Outside we waved goodbye as the valet brought their car. We continued talking as we waited for our car. After a few minutes the young doorman pointed to a car with open doors and asked,”Isn’t that your car?” We reflected on an evening that will stay with us for a long time. I hope we cross paths with our new friends again.
It’s next to impossible to get a campsite in Anastasia State Park to the east of St. Augustine. Only Jane B knows how to get it done! Although we love North Beach Campground, we drove over to Anastasia to check it out. The campground is excellent, and there are two main attractions – the beach and a big lake. It is also nice being close to St. Augustine. We went for a long walk on the huge, flat, peaceful beautiful beach, where there are no houses or hotels for four miles. The alternate mode of travel was the bicycle, or even better, an electric bike with fat tires. This is one of the prettiest beaches I have ever seen. I can’t imagine what it is like in warmer months.
On the way back to town, I stopped at a car wash and washed my filthy truck. We stopped at Ace Hardware for a new thermometer for the outside of the trailer. Then we met Sandra and Ruff at O’Steen’s Restaurant for lunch. We have eaten there before, and it is truly unique. They are always busy, with lines outside. We checked in and sat on the bench outside. I asked a fellow, who looked the part, which bike was his. He said the red one. It’s bike week, and they had enjoyed the ride up from Daytona for lunch at O’Steen’s. I sat next to a young man who rode a different kind of bike – a bicycle – with his grandfather. Four ladies were dressed nicely and had obviously been here many times before, as the the lady keeping track of the line knew their names. We were still sitting when they came out from having their lunch, toting little leftover boxes. I offered to buy one, but got no takers.
From last year
After serious study and debate, we all ordered the lightly battered and butterflied shrimp. They also have great vegetables and hush puppies. It’s where we learned about Datil sauce, made from local Datil peppers.They are great shrimp! Great service, great food at a good price. It’s on my favorites list.

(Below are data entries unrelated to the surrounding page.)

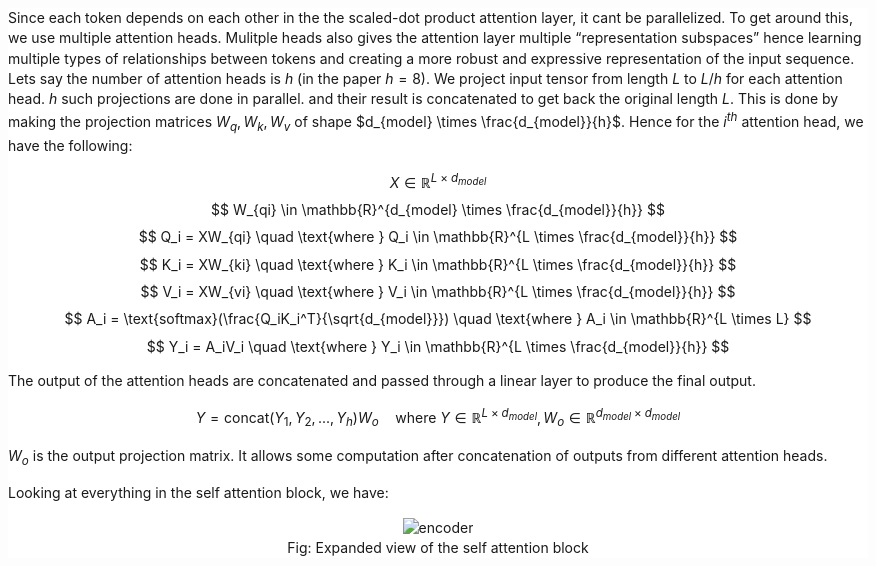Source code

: Since each token depends on each other in the the scaled-dot product attention layer, it cant be parallelized. To get around this, we use multiple attention heads. Mulitple heads also gives the attention layer multiple “representation subspaces” hence learning multiple types of relationships between tokens and creating a more robust and expressive representation of the input sequence.  
Lets say the number of attention heads is $h$ (in the paper $h=8$). We project input tensor from length $L$ to $L/h$ for each attention head. $h$ such projections are done in parallel. and their result is concatenated to get back the original length $L$. This is done by making the projection matrices $W_q, W_k, W_v$ of shape $d_{model} \times \frac{d_{model}}{h}$. Hence for the $i^{th}$ attention head, we have the following:  

$$
X \in \mathbb{R}^{L \times d_{model}} 
$$
$$ 
W_{qi} \in \mathbb{R}^{d_{model} \times \frac{d_{model}}{h}} 
$$
$$ 
Q_i = XW_{qi} \quad \text{where } Q_i \in \mathbb{R}^{L \times \frac{d_{model}}{h}} 
$$
$$
K_i = XW_{ki} \quad \text{where } K_i \in \mathbb{R}^{L \times \frac{d_{model}}{h}} 
$$
$$
V_i = XW_{vi} \quad \text{where } V_i \in \mathbb{R}^{L \times \frac{d_{model}}{h}} 
$$
$$
A_i = \text{softmax}(\frac{Q_iK_i^T}{\sqrt{d_{model}}}) \quad \text{where } A_i \in \mathbb{R}^{L \times L}
$$
$$ 
Y_i = A_iV_i \quad \text{where } Y_i \in \mathbb{R}^{L \times \frac{d_{model}}{h}}
$$


The output of the attention heads are concatenated and passed through a linear layer to produce the final output.

$$
Y = \text{concat}(Y_1, Y_2, ..., Y_h)W_o \quad \text{where } Y \in \mathbb{R}^{L \times d_{model}}, W_o \in \mathbb{R}^{d_{model} \times d_{model}}
$$

$W_o$ is the output projection matrix. It allows some computation after concatenation of outputs from different attention heads.  

Looking at everything in the self attention block, we have:

<center>
     <img src="illustrated-transformer-fig-encoder-full-detailed.png" alt="encoder" width="700" height="400" />
     <figcaption>Fig: Expanded view of the self attention block</figcaption>
</center>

Mark Zablotsky told me to go to the Alligator Farm. Then my acupuncturist, Deborah Farley, said she couldn’t wait to go to the Alligator Farm. So off we went, not really knowing what to expect. How are there migrating birds at an Alligator Farm in St. Augustine? We walked around for the first 15 minutes, looking at alligators, lemurs, parrots, ducks and other things. Then we came upon a boardwalk winding through a lake. Trees were loaded with birds making their nests. Birds were flying everywhere. They weren’t caged, free to come and go, but they chose this place to roost. They are so used to people walking around, they were totally at ease. There is another advantage. No predators are going to swim past the gators to get to their nest. I could have spent the day there, but I was still able to get a lot of good shots. What a cool place!